I've definitely got shakiness that happens after I walk for longer than 15 minutes. It always seems exercise induced
Dolphin 5-has the shakiness gotten better? Have you figured it out? I do hope so… I have used alfalfa tablets during periods of low blood sugar.
We are really into natural health. here are some of the things we have found to help.
Milk and dairy products are inflammatory foods and seem to cause instant infection to my husband.
The other major inflammatory food (whether your allergic or not) is glutens. We avoid them to help with inflammation.
We use a Vitamix-they have a program for people with severe disease. You can call them and get the info to apply for a free vitamix. This breaks down fruits and vegetables to small particles that are easily absorbed in your digestive system to max nutrition. This is the system that makes those yummy coffee drinks so smooth in coffee shops.
We add sunflower lecithin to his smoothies or he takes internally to keep his bile ducts smooth and open so he doesn’t get infections.
Just read a really interesting article about candida in the liver (and how eating coffee and steel cut oats is good for the liver for killing candida ).
We also did an elimination diet to find out what my husband was specifically reacting too.
Concerning diet, I have found 4 things that I find cause me grief. 1. Dairy - it causes a lot of inflammation. I went off of milk and then I watch my cheese intake. I feel much better. 2. Red meat - I find that my body has a hard time processing it. A doctor friend of mine reminded me of the phrase, “Beef, it’s what’s for dinner” and then suggested the following phrase should be, “lnflammation, it’s what’s for breakfast!” 3. Sugar - I find that I get sluggish when I have not only fatty foods, but foods high in sugar. 4. As mentioned above, just the amount of food you eat in one sitting. If I eat a lot, this taxes my system dramatically. You also mentioned supplements. This may be known by everyone here, but I didn’t see it mentioned. Whole food vitamins in general are much easier for the body to absorb. With PSC our absorption is usually compromised.
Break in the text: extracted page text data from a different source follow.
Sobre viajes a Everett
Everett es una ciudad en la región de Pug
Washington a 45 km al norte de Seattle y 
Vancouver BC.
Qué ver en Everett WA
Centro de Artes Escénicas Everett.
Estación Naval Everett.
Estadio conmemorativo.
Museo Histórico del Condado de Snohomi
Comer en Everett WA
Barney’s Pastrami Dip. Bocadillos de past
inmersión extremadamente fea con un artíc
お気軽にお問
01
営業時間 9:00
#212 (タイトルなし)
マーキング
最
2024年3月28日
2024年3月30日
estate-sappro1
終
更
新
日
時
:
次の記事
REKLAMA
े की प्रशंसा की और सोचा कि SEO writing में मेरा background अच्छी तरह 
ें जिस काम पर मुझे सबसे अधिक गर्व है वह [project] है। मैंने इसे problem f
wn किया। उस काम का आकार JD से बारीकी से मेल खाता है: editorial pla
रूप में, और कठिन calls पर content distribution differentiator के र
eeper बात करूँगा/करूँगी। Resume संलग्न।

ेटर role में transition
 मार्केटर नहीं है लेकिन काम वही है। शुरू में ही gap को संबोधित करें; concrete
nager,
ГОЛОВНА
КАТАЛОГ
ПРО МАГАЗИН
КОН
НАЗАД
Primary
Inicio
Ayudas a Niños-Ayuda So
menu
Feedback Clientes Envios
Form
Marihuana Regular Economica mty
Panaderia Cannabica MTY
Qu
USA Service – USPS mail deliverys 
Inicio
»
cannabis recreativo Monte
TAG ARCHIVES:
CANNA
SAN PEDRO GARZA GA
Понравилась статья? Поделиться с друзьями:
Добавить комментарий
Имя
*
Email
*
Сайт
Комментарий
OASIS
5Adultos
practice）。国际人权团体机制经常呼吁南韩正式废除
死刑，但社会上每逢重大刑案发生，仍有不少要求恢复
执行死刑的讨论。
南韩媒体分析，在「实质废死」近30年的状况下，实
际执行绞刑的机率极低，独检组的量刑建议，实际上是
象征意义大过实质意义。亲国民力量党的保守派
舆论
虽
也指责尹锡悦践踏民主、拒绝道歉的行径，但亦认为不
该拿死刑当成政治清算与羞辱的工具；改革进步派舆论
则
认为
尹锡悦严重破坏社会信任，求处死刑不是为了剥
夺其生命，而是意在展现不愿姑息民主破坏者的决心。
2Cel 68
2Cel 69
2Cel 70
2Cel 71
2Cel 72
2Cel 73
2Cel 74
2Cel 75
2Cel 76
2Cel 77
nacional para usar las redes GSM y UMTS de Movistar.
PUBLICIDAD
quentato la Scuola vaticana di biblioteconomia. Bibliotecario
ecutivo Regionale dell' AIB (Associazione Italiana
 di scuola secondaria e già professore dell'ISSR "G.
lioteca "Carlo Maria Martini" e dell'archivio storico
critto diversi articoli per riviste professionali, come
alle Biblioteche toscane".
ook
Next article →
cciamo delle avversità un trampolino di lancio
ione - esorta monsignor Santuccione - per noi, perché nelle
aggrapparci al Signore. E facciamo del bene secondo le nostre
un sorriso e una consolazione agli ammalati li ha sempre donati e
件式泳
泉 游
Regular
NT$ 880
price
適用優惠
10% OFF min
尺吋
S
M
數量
We become deficient in the vitamins as mentioned by Mark, but often times the body can’t break down the multivitamin. I go for whole food vitamins first or I look for vitamins with chelated minerals. They are higher quality than your average vitamin. I also include a plant based digestive enzyme in my diet to help break down the foods I eat.
I’ve more recently eliminated meat from my diet and I can’t believe the change. I haven’t had a cholangitus flare up since (4 months and I used to get one weekly) and my liver enzymes are all within the normal range. I’m working not on getting enough protein but it can be tough (and expensive) if meat isn’t an option!
That’s very interesting about the sugar! I’ve started to notice it but it’s getting to be a part time job just managing my food intake properly. I haven’t noticed dairy but I’ll keep an eye on it now you’ve mentioned it. Do you depend on white meat for most of your protien?
I eat mostly turkey, chicken, nuts, beans and some fish. I often look for other plant based proteins like ground up flaxseed as well and add it to my diet. If I do any protein shakes it is always a plant based protein shake like Garden of Life RAW protein or Orgain from Costco. I do not have a perfect diet, but over the last 7 years I have begun to find what works for my system.